CSV writer node produces a file with about more than 2 G in size for (11129 rows, 3 columns) However the input only 90M excel (11129,2 column)
the nodes I uses :
1- CSV reader
2- Molecule typecast
3- RDKITfingerprint
4-fingerprint similarity between molecules themselves (list consist of 11129 elements but in one column)
5- column filter
6- column rename
7- CSV writer
is there anyway to reduce the size of the produced excel file ?
@elsamuel , thanks for your reply
I calculated the similarity between the molecules themselves so I chose Matrix in the finger print similarity between all 11129
If you generated and kept an 11,129 x 11,129 matrix of similarity scores, it’s not surprising that the resulting file size is much larger than the starting file.
the result consists of 2columns ( the column of similarity consist of list of collection of 11129 numbers of similarity) the matrix itself still ( 11129*2)
the result consists of 2columns ( the column of similarity consist of list of collection of 11129 numbers of similarity) the matrix itself still ( 11129*2)
I don’t really understand this explanation.
Can you share a screenshot of the output of the Fingerprint Similarity node and the Column Rename nodes?
As far as I can tell, you set up the Fingerprint Similarity node to calculate pair-wise similarities between each molecule and every other molecule, creating an 11,129 x 11,129 matrix of similarity scores.

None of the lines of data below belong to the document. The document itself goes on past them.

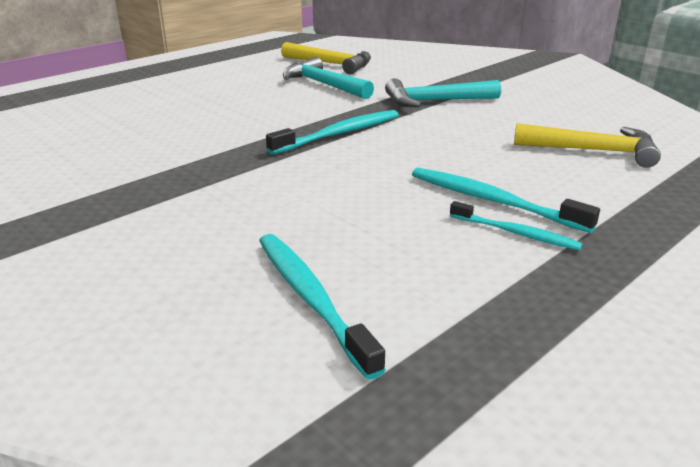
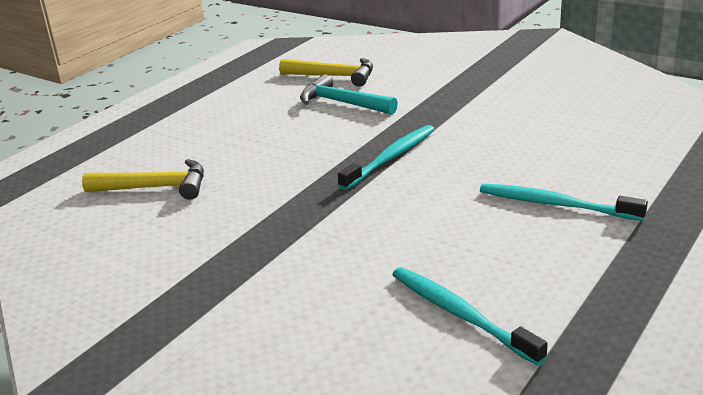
camera: 10 degrees left, 0 degrees up
(435, 101) = (457, 107): turquoise hammer -> none
(516, 233) = (586, 231): turquoise toothbrush -> none
(593, 151) = (615, 141): yellow hammer -> yellow hammer (155, 187)

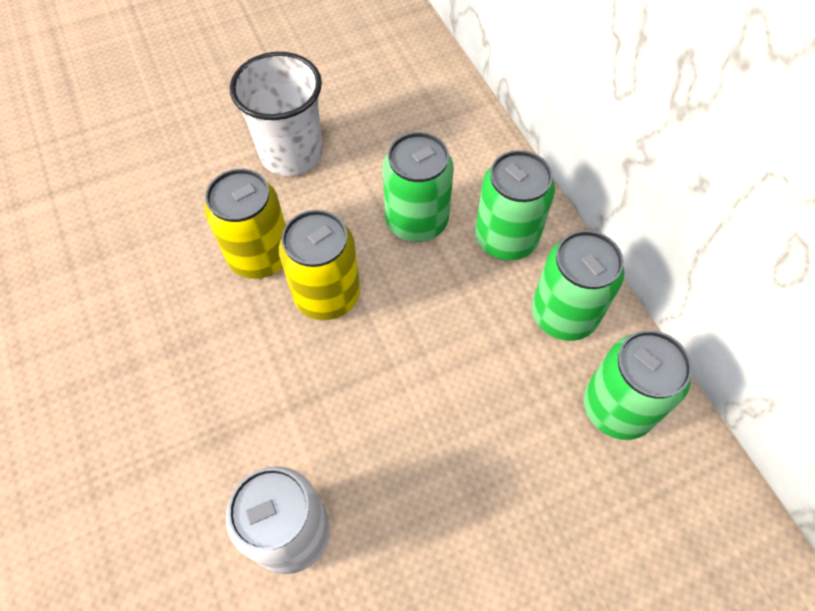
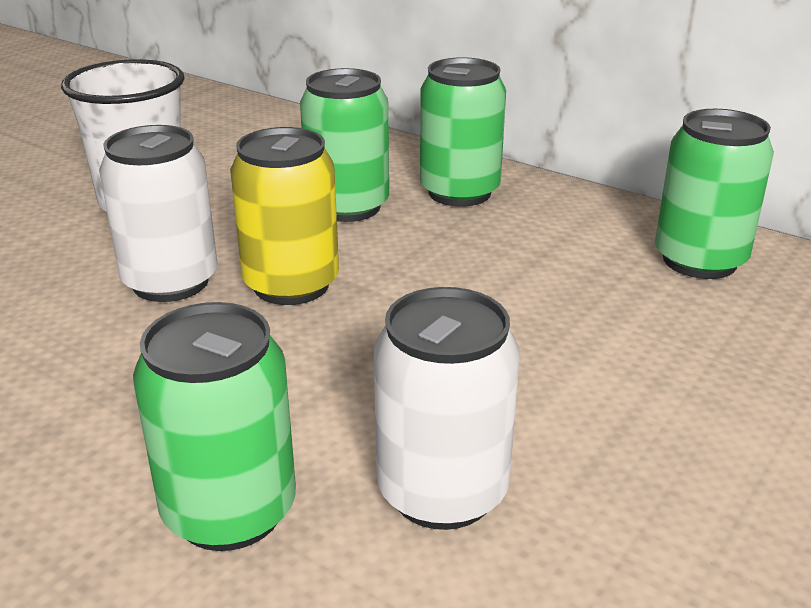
camera: 30 degrees left, 30 degrees down
(260, 256) = (170, 282): yellow can -> white can
(563, 314) = (575, 221): green can -> green can (229, 511)

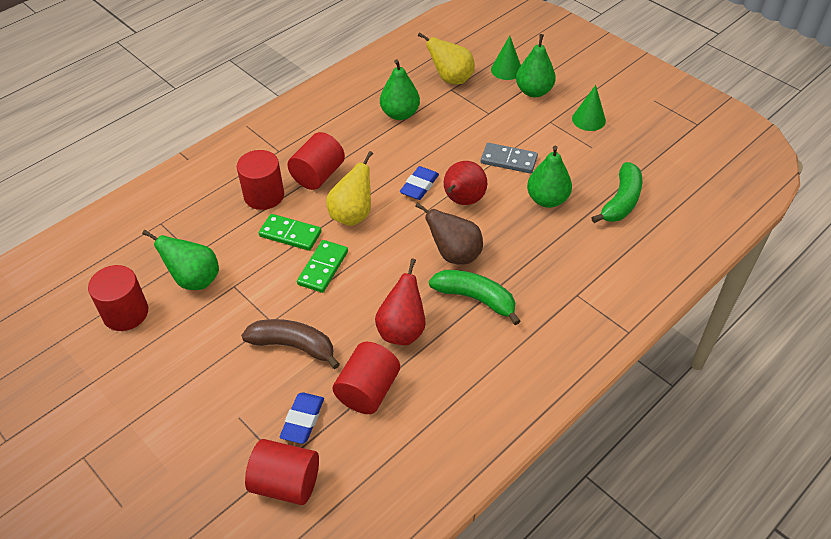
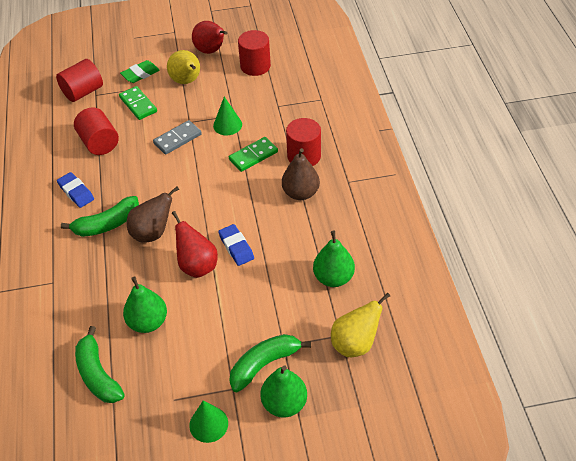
camera: 125 degrees right, 0 degrees up
(194, 280) = (255, 100): green pear -> none
(208, 435) = (140, 74): none -> green eraser
(293, 346) = (161, 124): brown banana -> none
(303, 420) = (110, 110): blue eraser -> blue eraser (76, 192)
(318, 175) = (300, 193): red cylinder -> brown pear
(323, 268) = (208, 160): green domino -> green domino (138, 104)
(352, 215) = (242, 195): yellow pear -> yellow pear (187, 81)
(402, 330) = (122, 176): red pear -> red pear (211, 51)
(506, 70) = (335, 401): green cone -> green cone (227, 125)
(508, 160) = (213, 323): grey domino -> grey domino (177, 139)
(514, 115) = (264, 364): none -> green banana

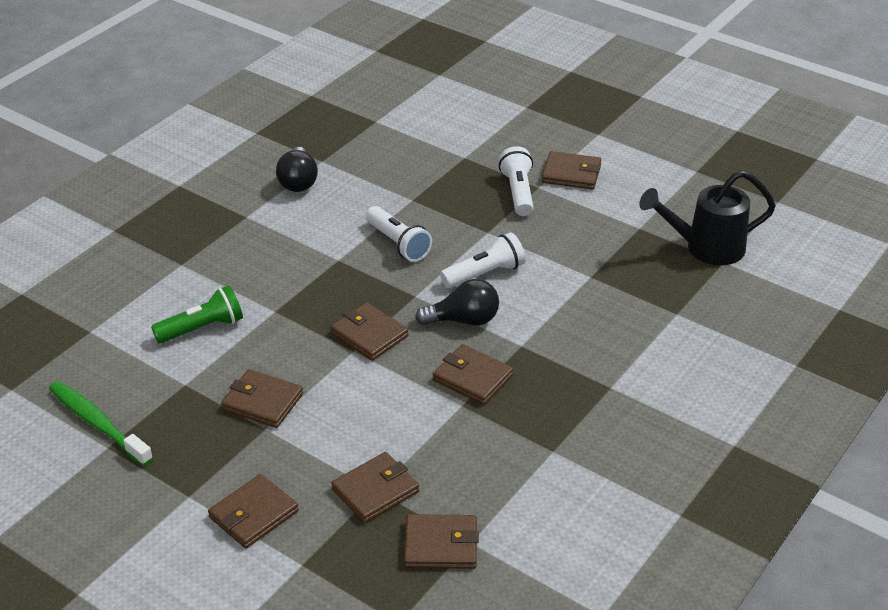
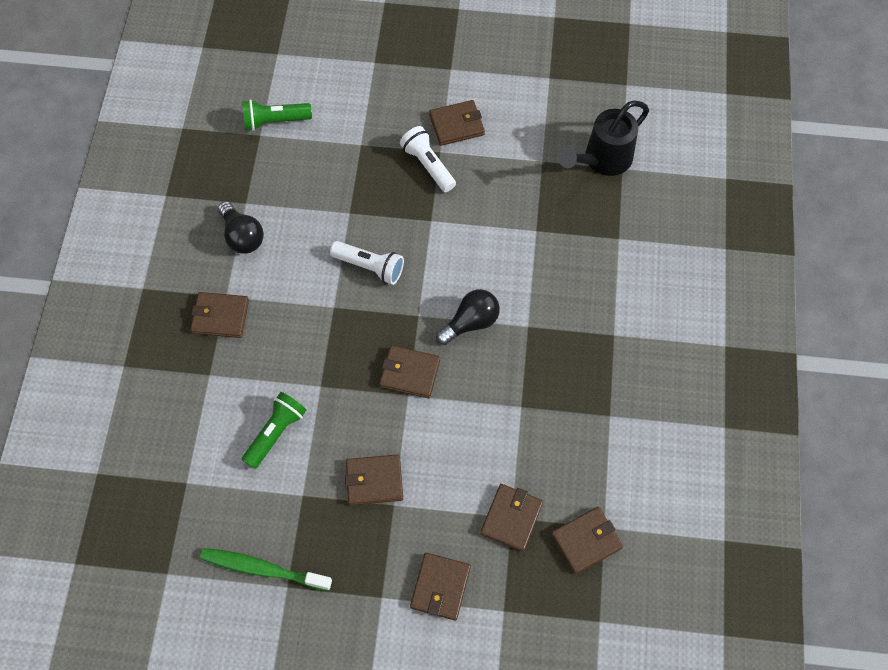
camera: 30 degrees left, 25 degrees up
(398, 116) = (275, 121): none -> green flashlight
(472, 378) = (513, 376): brown wallet -> brown wallet (220, 316)
(485, 274) = (457, 267): white flashlight -> none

At the end of this workflow, each cell in the similarity column contains 11,129 values.
When you export this to a csv file, it will be massive.
Excel files are compressed which can also explain why the input file is much smaller. Try writing it out with the Excel Writer. If the table contains many similar values, the written Excel file may also be much smaller than the csv file.
Hi @ah123, I’m in agreement with @elsamuel. I don’t know the nodes in question but if from your input set of 11200 rows you are generating a table where every element is linked to every other element, then you have a column consisting of 11,200 x 11,200 elements. If each of those values has a length of say 20 characters (which is about what it appears in the screenshot) , then you are asking the csv writer to produce an output which will be 11,200 x 11,200 x 20 bytes in size (plus the other associated data).
So after that it’s a simple equation…
11,200 x 11,200 x 20 = 2,508,800,000 = over 2GB
Given the file size you quoted, that doesn’t to me indicate any problem in the csv writer, as it appears to be doing exactly what is asked of it. The only way to make it write a smaller csv file is to reduce the data set that it is being asked to write…
Yes, writing to excel format instead might reduce the size a bit as an XLSX is actually ZIPped XML, but you’ll probably just be moving the problem as at some point Excel would have to deal with it and I don’t think it would be pretty…
So I think fundamentally you need to decide if what you are asking it to write is what you actually want it to write.